Could you reproduce the lines below from the one with "left eye: (451, 217)" through the one with "left shoulder: (132, 228)"? Keep both ends and add nothing.

━━━━━━━━━━━━━━━━

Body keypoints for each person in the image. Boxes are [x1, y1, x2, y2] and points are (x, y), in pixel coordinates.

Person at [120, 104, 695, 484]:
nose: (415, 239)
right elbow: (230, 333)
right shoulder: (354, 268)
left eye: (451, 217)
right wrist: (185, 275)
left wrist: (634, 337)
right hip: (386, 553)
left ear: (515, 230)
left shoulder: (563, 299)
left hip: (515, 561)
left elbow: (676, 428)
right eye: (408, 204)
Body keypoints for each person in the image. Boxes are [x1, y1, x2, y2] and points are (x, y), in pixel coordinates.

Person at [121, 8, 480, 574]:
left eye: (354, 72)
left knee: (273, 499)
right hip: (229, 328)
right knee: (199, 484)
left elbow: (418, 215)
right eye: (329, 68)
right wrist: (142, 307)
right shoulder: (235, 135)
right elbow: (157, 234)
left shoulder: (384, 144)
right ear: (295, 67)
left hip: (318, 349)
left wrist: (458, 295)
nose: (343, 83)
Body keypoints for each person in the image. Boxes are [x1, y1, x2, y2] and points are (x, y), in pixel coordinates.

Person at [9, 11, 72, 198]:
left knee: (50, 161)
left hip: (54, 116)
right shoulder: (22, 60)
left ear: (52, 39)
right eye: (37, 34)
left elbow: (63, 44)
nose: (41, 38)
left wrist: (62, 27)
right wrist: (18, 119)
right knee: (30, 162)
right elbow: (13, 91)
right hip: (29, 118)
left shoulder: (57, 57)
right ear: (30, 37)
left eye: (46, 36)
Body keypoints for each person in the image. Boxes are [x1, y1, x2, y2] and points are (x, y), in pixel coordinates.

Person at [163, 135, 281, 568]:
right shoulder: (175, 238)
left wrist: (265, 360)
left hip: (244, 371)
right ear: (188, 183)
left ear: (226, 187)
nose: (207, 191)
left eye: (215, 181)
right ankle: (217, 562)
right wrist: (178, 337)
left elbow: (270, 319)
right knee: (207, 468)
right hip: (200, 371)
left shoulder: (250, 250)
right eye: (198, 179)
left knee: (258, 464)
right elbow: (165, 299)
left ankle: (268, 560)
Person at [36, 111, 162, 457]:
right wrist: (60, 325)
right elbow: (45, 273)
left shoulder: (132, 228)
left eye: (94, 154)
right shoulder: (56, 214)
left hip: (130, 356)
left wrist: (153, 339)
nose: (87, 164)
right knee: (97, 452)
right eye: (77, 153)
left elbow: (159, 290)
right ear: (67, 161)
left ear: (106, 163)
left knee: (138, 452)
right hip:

━━━━━━━━━━━━━━━━

§ **OUTPUT OF THE EXERCISE**
left eye: (451, 217)
right wrist: (185, 275)
left wrist: (634, 337)
right hip: (386, 553)
left ear: (515, 230)
left shoulder: (563, 299)
left hip: (515, 561)
left elbow: (676, 428)
right eye: (408, 204)
Body keypoints for each person in the image. Boxes are [x1, y1, x2, y2] and points are (x, y), in pixel coordinates.

Person at [121, 8, 480, 574]:
left eye: (354, 72)
left knee: (273, 499)
right hip: (229, 328)
right knee: (199, 484)
left elbow: (418, 215)
right eye: (329, 68)
right wrist: (142, 307)
right shoulder: (235, 135)
right elbow: (157, 234)
left shoulder: (384, 144)
right ear: (295, 67)
left hip: (318, 349)
left wrist: (458, 295)
nose: (343, 83)
Body keypoints for each person in the image. Boxes are [x1, y1, x2, y2] and points are (x, y), in pixel coordinates.

Person at [9, 11, 72, 198]:
left knee: (50, 161)
left hip: (54, 116)
right shoulder: (22, 60)
left ear: (52, 39)
right eye: (37, 34)
left elbow: (63, 44)
nose: (41, 38)
left wrist: (62, 27)
right wrist: (18, 119)
right knee: (30, 162)
right elbow: (13, 91)
right hip: (29, 118)
left shoulder: (57, 57)
right ear: (30, 37)
left eye: (46, 36)
Body keypoints for each person in the image. Boxes are [x1, y1, x2, y2] and points are (x, y), in pixel coordinates.

Person at [163, 135, 281, 568]:
right shoulder: (175, 238)
left wrist: (265, 360)
left hip: (244, 371)
right ear: (188, 183)
left ear: (226, 187)
nose: (207, 191)
left eye: (215, 181)
right ankle: (217, 562)
right wrist: (178, 337)
left elbow: (270, 319)
right knee: (207, 468)
right hip: (200, 371)
left shoulder: (250, 250)
right eye: (198, 179)
left knee: (258, 464)
right elbow: (165, 299)
left ankle: (268, 560)
Person at [36, 111, 162, 457]:
right wrist: (60, 325)
right elbow: (45, 273)
left shoulder: (132, 228)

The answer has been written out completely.